38. The method of claim 37, wherein each neural network of the plurality of neural networks has an associated rejection condition selected from a group consisting of: the captured image is not of the object under inspection, a door is open, the captured image corresponds to an inappropriate camera perspective, the image is not clear, the object is not fully in frame, a view of the object in the captured image is obstructed by another object, a region of the captured image associated with the inspected object is not under appropriate lighting conditions, and the region of the captured image associated with the inspected object is not captured under appropriate weather conditions.

39. A method of accepting or rejecting an image, the method comprising: receiving a captured image and a cage; processing the captured image with a plurality of neural networks, each neural network predicting whether the captured image should be accepted or rejected and the perspective of the captured image; determining presence or absence consensus between outputs of each of the plurality of neural networks; and accepting or rejecting the captured image when consensus is present or flagging the captured image for further inspection where consensus is absent.

40. The method of claim 39, wherein each neural network of the plurality of neural networks is trained by predicting an averaged likelihood of a quaternary classification for a training image from a plurality of expert neural networks, wherein each neural network of the plurality of neural networks is trained on a different partition of training data, each of the plurality of expert neural networks is an expert for predicting an associated rejection condition, and wherein the quaternary classification classifies an image based on: whether the associated rejection condition is met, whether the image should be accepted, whether another expert neural network’s associated rejection condition is met, and the perspective of the image.

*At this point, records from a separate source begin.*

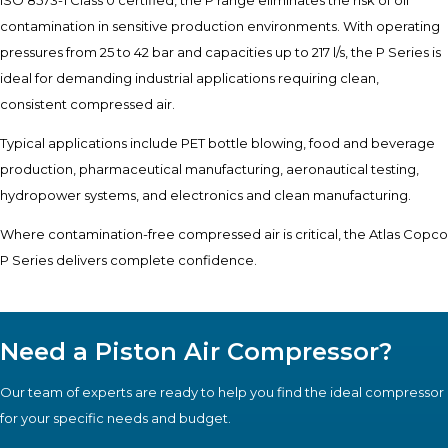
contamination in sensitive production environments. With operating
pressures from 25 to 42 bar and capacities up to 217 l/s, the P Series is
ideal for demanding industrial applications requiring clean,
consistent compressed air.
Typical applications include PET bottle blowing, food and beverage
production, pharmaceutical manufacturing, aeronautical testing,
hydropower systems, and electronics and clean manufacturing.
Where contamination-free compressed air is critical, the Atlas Copco
P Series delivers complete confidence.
Need a Piston Air Compressor?
Our team of experts are ready to help you find the ideal compressor
for your specific needs and budget.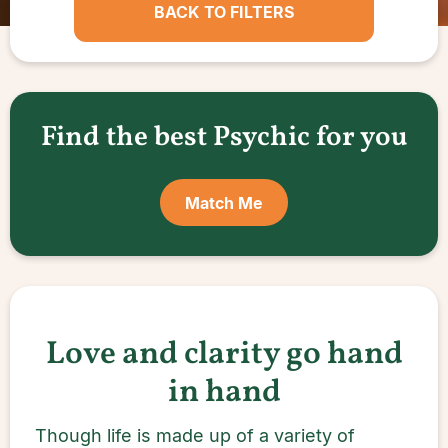
BACK TO FILTERS
Find the best Psychic for you
Match Me
Love and clarity go hand
in hand
Though life is made up of a variety of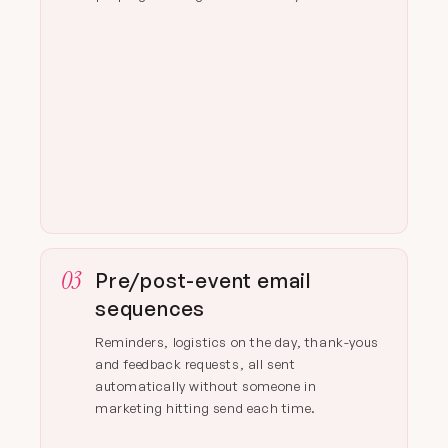
03
Pre/post-event email
sequences
Reminders, logistics on the day, thank-yous
and feedback requests, all sent
automatically without someone in
marketing hitting send each time.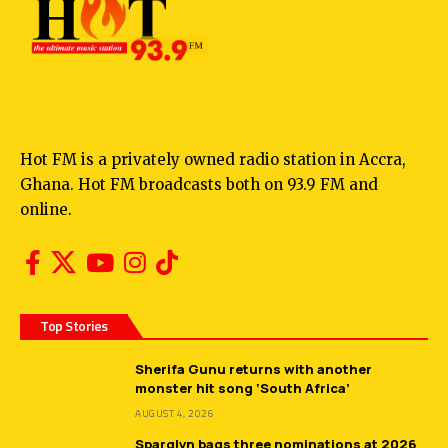
Hot FM is a privately owned radio station in Accra,
Ghana. Hot FM broadcasts both on 93.9 FM and
online.
Top Stories
Sherifa Gunu returns with another
monster hit song ‘South Africa’
AUGUST 4, 2026
Sparqlyn bags three nominations at 2026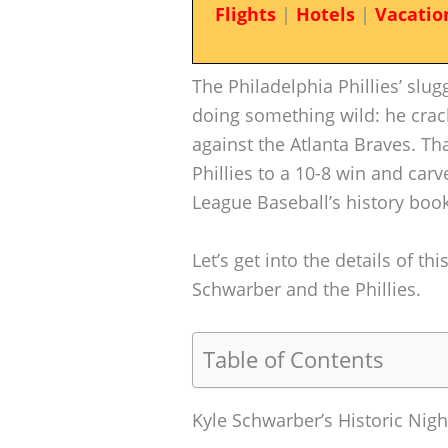
Flights
|
Hotels
|
Vacatio
The Philadelphia Phillies’ sl
doing something wild: he crac
against the Atlanta Braves. T
Phillies to a 10-8 win and ca
League Baseball’s history book
Let’s get into the details of th
Schwarber and the Phillies.
Table of Contents
Kyle Schwarber’s Historic Nigh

41. The method of claim 40, wherein each neural network of the plurality of neural networks has an associated rejection condition selected from a group consisting of: the captured image is not of the object under inspection, a door is open, the captured image corresponds to an inappropriate camera perspective, the image is not clear, the object is not fully in frame, a view of the object in the captured image is obstructed by another object, a region of the captured image associated with the inspected object is not under appropriate lighting conditions, and the region of the captured image associated with the inspected object is not captured under appropriate weather conditions.